--- WHAT THE EXERCISE ASKS ---
The entries need to be copied exactly as they stand, images left out.

--- DATA RECORDS ---
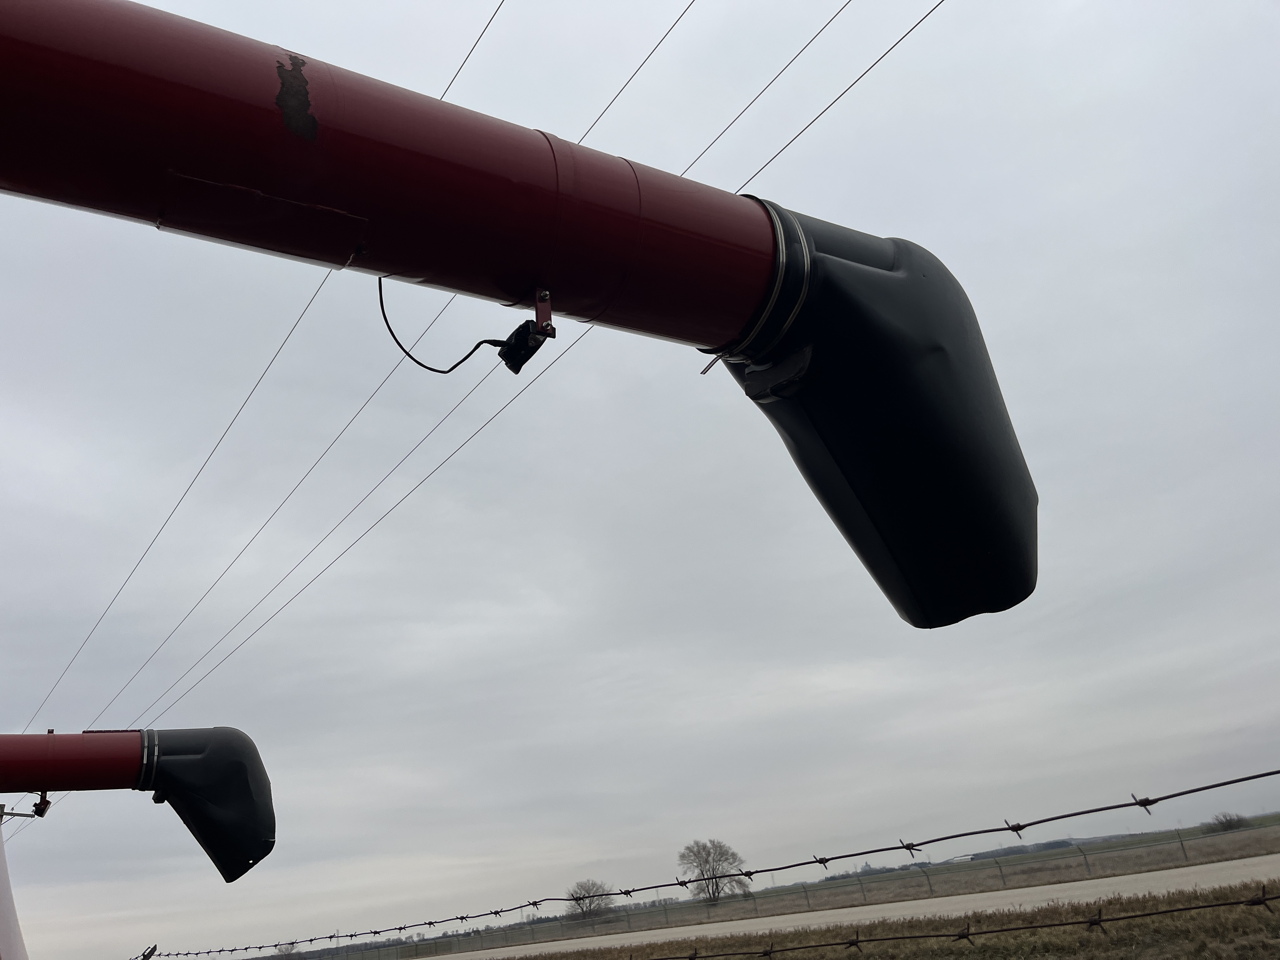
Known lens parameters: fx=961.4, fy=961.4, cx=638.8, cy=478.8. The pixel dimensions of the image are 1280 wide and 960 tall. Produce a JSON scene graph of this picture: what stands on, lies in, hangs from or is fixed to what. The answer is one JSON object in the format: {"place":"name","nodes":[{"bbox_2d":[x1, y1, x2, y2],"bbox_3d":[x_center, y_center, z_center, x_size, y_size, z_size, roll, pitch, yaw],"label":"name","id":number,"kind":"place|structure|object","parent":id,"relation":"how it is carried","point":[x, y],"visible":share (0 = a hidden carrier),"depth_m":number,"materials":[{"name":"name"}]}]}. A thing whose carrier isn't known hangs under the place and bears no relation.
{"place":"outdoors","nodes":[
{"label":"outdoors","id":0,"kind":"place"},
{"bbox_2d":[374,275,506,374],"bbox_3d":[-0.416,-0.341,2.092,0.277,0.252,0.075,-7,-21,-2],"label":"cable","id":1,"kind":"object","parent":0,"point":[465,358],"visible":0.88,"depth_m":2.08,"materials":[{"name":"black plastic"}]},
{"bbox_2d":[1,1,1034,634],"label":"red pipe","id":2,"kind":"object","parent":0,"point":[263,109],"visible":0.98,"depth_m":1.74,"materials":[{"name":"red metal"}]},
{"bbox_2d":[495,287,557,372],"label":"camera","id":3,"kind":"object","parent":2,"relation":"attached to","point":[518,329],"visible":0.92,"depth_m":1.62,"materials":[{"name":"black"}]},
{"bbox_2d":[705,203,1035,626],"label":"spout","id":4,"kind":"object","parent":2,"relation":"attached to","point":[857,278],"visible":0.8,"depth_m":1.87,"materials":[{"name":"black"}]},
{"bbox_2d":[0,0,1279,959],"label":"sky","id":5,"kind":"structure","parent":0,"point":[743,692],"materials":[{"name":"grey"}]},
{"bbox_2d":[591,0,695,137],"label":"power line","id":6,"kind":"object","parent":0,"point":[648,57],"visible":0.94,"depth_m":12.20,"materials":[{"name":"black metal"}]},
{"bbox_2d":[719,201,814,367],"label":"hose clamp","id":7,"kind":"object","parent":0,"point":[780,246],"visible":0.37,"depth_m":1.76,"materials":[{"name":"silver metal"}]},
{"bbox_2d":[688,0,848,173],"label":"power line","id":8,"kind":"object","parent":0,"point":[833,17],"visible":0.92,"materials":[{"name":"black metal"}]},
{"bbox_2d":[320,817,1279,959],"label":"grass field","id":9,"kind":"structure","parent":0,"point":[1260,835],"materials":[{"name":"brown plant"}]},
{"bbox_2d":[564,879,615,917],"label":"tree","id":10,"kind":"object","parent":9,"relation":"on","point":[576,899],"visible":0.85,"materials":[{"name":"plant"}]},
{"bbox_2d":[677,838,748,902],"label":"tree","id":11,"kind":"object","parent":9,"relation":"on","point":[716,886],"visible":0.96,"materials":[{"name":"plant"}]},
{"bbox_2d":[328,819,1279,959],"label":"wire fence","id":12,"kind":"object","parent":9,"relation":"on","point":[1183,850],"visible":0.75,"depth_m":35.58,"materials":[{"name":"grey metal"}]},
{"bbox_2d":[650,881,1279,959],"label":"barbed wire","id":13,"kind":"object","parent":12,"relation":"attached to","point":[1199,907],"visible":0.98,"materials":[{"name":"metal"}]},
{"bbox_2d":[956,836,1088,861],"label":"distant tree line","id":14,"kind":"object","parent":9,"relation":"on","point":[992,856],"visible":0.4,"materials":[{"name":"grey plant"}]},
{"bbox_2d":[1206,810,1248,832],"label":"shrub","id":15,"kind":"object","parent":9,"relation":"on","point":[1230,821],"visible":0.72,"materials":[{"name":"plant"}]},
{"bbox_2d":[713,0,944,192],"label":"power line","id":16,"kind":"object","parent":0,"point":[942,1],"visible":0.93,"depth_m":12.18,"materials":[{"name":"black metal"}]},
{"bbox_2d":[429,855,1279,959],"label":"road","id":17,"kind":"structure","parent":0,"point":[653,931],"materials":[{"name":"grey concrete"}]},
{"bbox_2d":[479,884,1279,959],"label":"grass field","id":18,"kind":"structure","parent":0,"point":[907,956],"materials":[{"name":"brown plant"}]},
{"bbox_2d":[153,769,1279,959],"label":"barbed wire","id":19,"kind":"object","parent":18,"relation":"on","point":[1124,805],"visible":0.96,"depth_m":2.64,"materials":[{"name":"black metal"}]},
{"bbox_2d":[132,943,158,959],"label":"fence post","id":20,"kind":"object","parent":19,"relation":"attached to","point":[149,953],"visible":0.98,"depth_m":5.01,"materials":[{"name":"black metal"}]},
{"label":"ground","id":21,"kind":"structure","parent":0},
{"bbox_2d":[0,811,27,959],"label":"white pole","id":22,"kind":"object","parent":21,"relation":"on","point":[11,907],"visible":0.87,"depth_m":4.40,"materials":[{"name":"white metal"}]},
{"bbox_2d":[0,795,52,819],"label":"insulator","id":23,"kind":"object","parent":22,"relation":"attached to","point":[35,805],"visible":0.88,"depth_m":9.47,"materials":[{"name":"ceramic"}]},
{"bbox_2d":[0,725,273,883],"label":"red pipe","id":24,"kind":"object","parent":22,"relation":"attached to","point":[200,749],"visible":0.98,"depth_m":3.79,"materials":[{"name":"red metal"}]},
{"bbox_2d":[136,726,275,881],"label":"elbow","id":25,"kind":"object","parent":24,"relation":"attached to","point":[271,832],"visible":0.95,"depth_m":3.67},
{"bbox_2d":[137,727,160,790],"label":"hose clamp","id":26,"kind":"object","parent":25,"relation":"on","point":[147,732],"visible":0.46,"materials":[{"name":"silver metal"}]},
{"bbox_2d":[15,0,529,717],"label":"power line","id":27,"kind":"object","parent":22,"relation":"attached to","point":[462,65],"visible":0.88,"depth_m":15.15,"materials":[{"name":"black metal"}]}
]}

--- RESPONSE FOR THIS EXERCISE ---
Known lens parameters: fx=961.4, fy=961.4, cx=638.8, cy=478.8. The pixel dimensions of the image are 1280 wide and 960 tall. Produce a JSON scene graph of this picture: what stands on, lies in, hangs from or is fixed to what. The answer is one JSON object in the format: {"place":"name","nodes":[{"bbox_2d":[x1, y1, x2, y2],"bbox_3d":[x_center, y_center, z_center, x_size, y_size, z_size, roll, pitch, yaw],"label":"name","id":number,"kind":"place|structure|object","parent":id,"relation":"how it is carried","point":[x, y],"visible":share (0 = a hidden carrier),"depth_m":number,"materials":[{"name":"name"}]}]}. A thing whose carrier isn't known hangs under the place and bears no relation.
{"place":"outdoors","nodes":[
{"label":"outdoors","id":0,"kind":"place"},
{"bbox_2d":[374,275,506,374],"bbox_3d":[-0.416,-0.341,2.092,0.277,0.252,0.075,-7,-21,-2],"label":"cable","id":1,"kind":"object","parent":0,"point":[465,358],"visible":0.88,"depth_m":2.08,"materials":[{"name":"black plastic"}]},
{"bbox_2d":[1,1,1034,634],"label":"red pipe","id":2,"kind":"object","parent":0,"point":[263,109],"visible":0.98,"depth_m":1.74,"materials":[{"name":"red metal"}]},
{"bbox_2d":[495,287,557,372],"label":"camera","id":3,"kind":"object","parent":2,"relation":"attached to","point":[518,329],"visible":0.92,"depth_m":1.62,"materials":[{"name":"black"}]},
{"bbox_2d":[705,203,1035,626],"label":"spout","id":4,"kind":"object","parent":2,"relation":"attached to","point":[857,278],"visible":0.8,"depth_m":1.87,"materials":[{"name":"black"}]},
{"bbox_2d":[0,0,1279,959],"label":"sky","id":5,"kind":"structure","parent":0,"point":[743,692],"materials":[{"name":"grey"}]},
{"bbox_2d":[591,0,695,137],"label":"power line","id":6,"kind":"object","parent":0,"point":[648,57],"visible":0.94,"depth_m":12.20,"materials":[{"name":"black metal"}]},
{"bbox_2d":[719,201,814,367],"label":"hose clamp","id":7,"kind":"object","parent":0,"point":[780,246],"visible":0.37,"depth_m":1.76,"materials":[{"name":"silver metal"}]},
{"bbox_2d":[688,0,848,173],"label":"power line","id":8,"kind":"object","parent":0,"point":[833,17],"visible":0.92,"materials":[{"name":"black metal"}]},
{"bbox_2d":[320,817,1279,959],"label":"grass field","id":9,"kind":"structure","parent":0,"point":[1260,835],"materials":[{"name":"brown plant"}]},
{"bbox_2d":[564,879,615,917],"label":"tree","id":10,"kind":"object","parent":9,"relation":"on","point":[576,899],"visible":0.85,"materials":[{"name":"plant"}]},
{"bbox_2d":[677,838,748,902],"label":"tree","id":11,"kind":"object","parent":9,"relation":"on","point":[716,886],"visible":0.96,"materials":[{"name":"plant"}]},
{"bbox_2d":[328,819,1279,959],"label":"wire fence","id":12,"kind":"object","parent":9,"relation":"on","point":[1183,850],"visible":0.75,"depth_m":35.58,"materials":[{"name":"grey metal"}]},
{"bbox_2d":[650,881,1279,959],"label":"barbed wire","id":13,"kind":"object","parent":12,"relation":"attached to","point":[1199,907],"visible":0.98,"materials":[{"name":"metal"}]},
{"bbox_2d":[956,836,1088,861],"label":"distant tree line","id":14,"kind":"object","parent":9,"relation":"on","point":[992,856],"visible":0.4,"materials":[{"name":"grey plant"}]},
{"bbox_2d":[1206,810,1248,832],"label":"shrub","id":15,"kind":"object","parent":9,"relation":"on","point":[1230,821],"visible":0.72,"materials":[{"name":"plant"}]},
{"bbox_2d":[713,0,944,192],"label":"power line","id":16,"kind":"object","parent":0,"point":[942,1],"visible":0.93,"depth_m":12.18,"materials":[{"name":"black metal"}]},
{"bbox_2d":[429,855,1279,959],"label":"road","id":17,"kind":"structure","parent":0,"point":[653,931],"materials":[{"name":"grey concrete"}]},
{"bbox_2d":[479,884,1279,959],"label":"grass field","id":18,"kind":"structure","parent":0,"point":[907,956],"materials":[{"name":"brown plant"}]},
{"bbox_2d":[153,769,1279,959],"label":"barbed wire","id":19,"kind":"object","parent":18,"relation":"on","point":[1124,805],"visible":0.96,"depth_m":2.64,"materials":[{"name":"black metal"}]},
{"bbox_2d":[132,943,158,959],"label":"fence post","id":20,"kind":"object","parent":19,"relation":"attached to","point":[149,953],"visible":0.98,"depth_m":5.01,"materials":[{"name":"black metal"}]},
{"label":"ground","id":21,"kind":"structure","parent":0},
{"bbox_2d":[0,811,27,959],"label":"white pole","id":22,"kind":"object","parent":21,"relation":"on","point":[11,907],"visible":0.87,"depth_m":4.40,"materials":[{"name":"white metal"}]},
{"bbox_2d":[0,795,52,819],"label":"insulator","id":23,"kind":"object","parent":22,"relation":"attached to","point":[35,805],"visible":0.88,"depth_m":9.47,"materials":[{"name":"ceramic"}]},
{"bbox_2d":[0,725,273,883],"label":"red pipe","id":24,"kind":"object","parent":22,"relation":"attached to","point":[200,749],"visible":0.98,"depth_m":3.79,"materials":[{"name":"red metal"}]},
{"bbox_2d":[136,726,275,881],"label":"elbow","id":25,"kind":"object","parent":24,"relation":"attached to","point":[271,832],"visible":0.95,"depth_m":3.67},
{"bbox_2d":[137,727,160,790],"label":"hose clamp","id":26,"kind":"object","parent":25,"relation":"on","point":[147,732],"visible":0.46,"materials":[{"name":"silver metal"}]},
{"bbox_2d":[15,0,529,717],"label":"power line","id":27,"kind":"object","parent":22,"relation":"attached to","point":[462,65],"visible":0.88,"depth_m":15.15,"materials":[{"name":"black metal"}]}
]}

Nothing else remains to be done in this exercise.